Segment Start: Excerpt provided

Mac in the Shell: Debugging Python
Volume Number: 25
Issue Number: 11
Column Tag: Mac in the Shell
Mac in the Shell: Debugging Python
Stepping through code
with pdb
by Edward Marczak
Welcome
We've been covering Python in this column for the last few months. We've gone from the basics, such as built in data types, variable assignment and so on, through more advanced concepts such as creating classes and integrating with Cocoa via PyObj-C. The intent was never to imagine that this column alone would turn you into a master Python programmer, but to give you the tools and direction to do so. One tool that you will need on that journey, though, is a decent debugger. While it's less common in scripting languages like Python and Ruby to use a debugger, when something is just not working out as expected and you can't figure out why, a peek at the code while it's running is invaluable. This month, I'll show you how to do that in Python using the python debugger ("pdb").

Segment End: Excerpt provided
Segment Start: Dataset extract

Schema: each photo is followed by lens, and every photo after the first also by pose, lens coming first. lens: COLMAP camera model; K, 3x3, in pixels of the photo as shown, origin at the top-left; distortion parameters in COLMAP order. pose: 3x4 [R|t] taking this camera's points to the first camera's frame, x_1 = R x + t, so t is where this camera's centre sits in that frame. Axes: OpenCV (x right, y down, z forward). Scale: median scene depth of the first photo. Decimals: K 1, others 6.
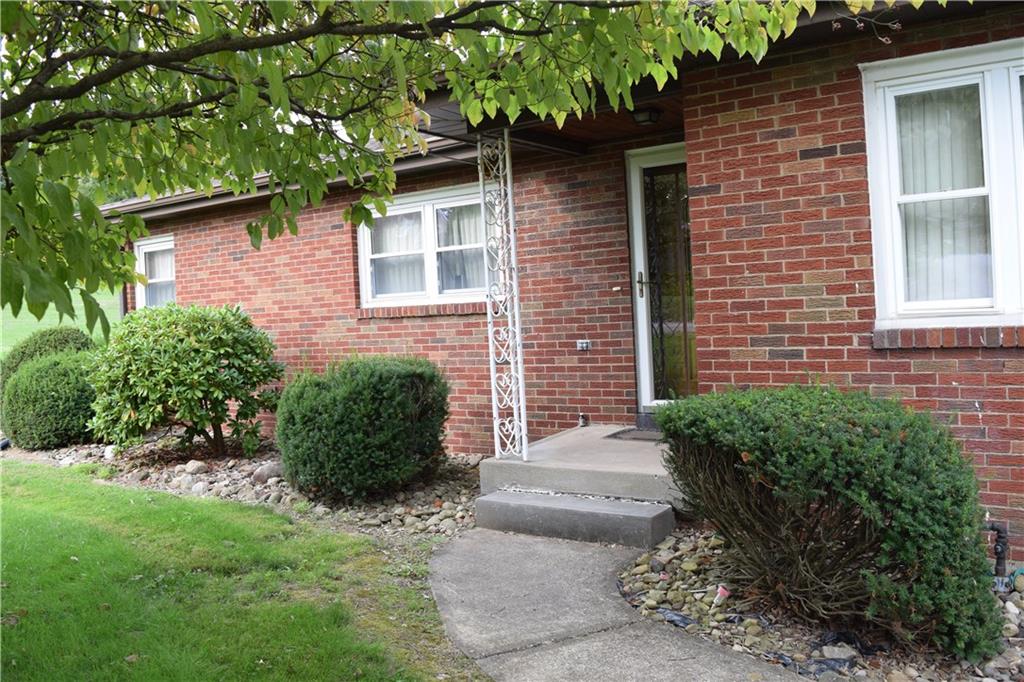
lens RADIAL K [[865.8, 0, 513.0], [0, 865.8, 340.3], [0, 0, 1]] dist [-0.088677, 0.020848]
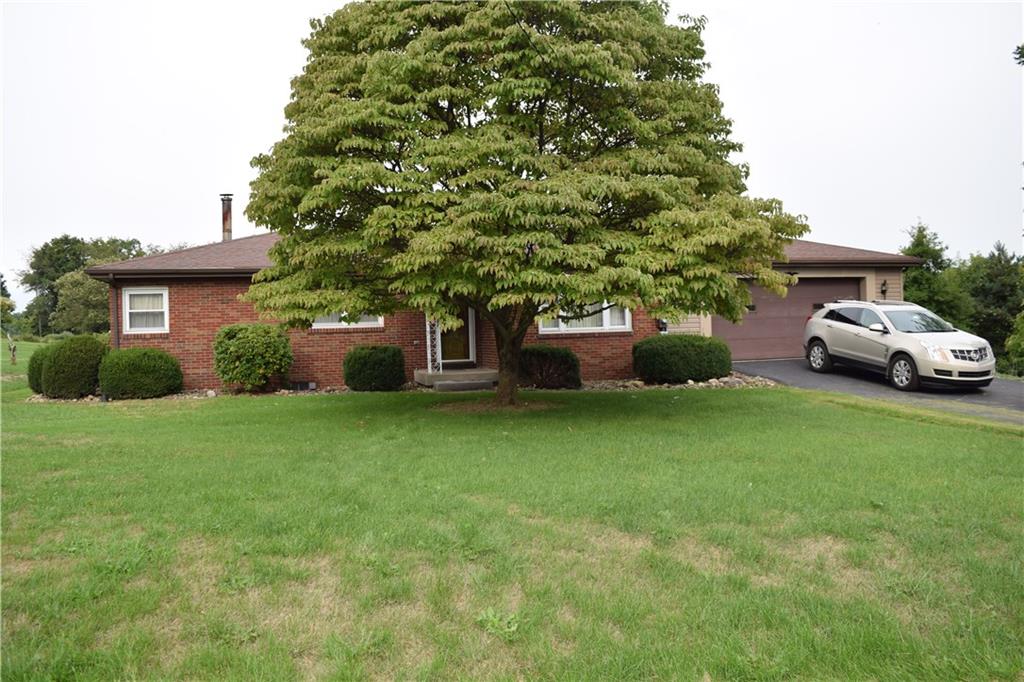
lens RADIAL K [[810.1, 0, 512.0], [0, 810.1, 340.7], [0, 0, 1]] dist [-0.086449, 0.007603]
pose [[0.623397, 0.028426, 0.781389, -2.643027], [0.025789, 0.998048, -0.056882, 0.230519], [-0.781480, 0.055611, 0.621446, -1.359918]]
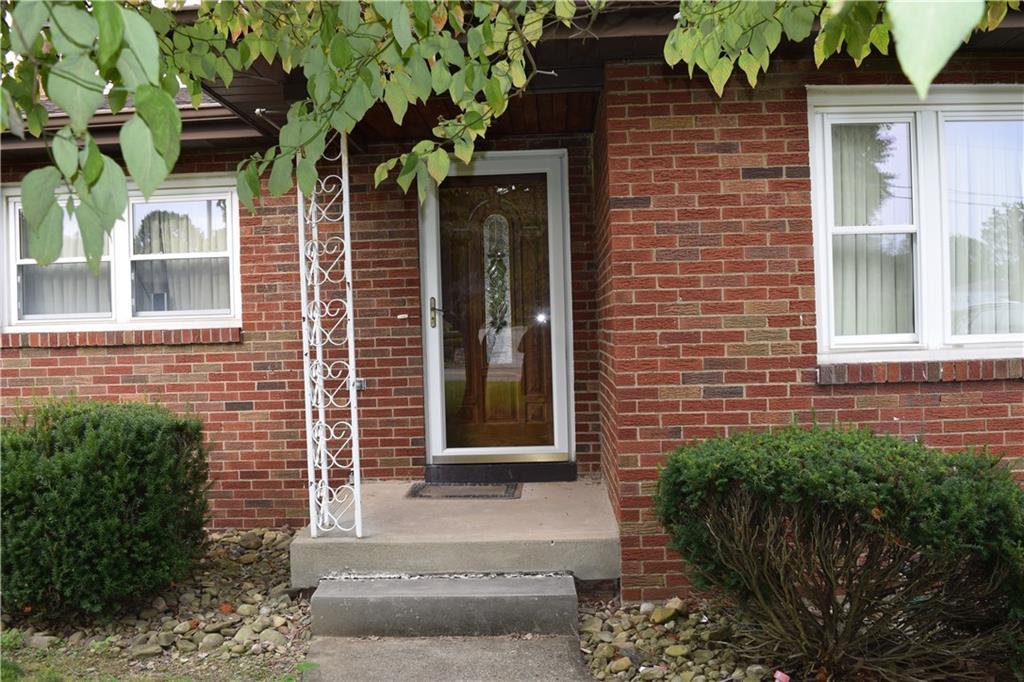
lens RADIAL K [[865.8, 0, 513.8], [0, 865.8, 336.6], [0, 0, 1]] dist [-0.088677, 0.020848]
pose [[0.844404, 0.022486, 0.535235, -0.325598], [0.004252, 0.998806, -0.048668, 0.001193], [-0.535690, 0.043371, 0.843300, 0.331261]]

Segment End: Dataset extract

• [Requirement]
In the Python debugging column, which tool does the author say he will use this month to show how to peek at running code? The records stand apart from the text and serve as separate material.

• [Result below]
The python debugger, pdb.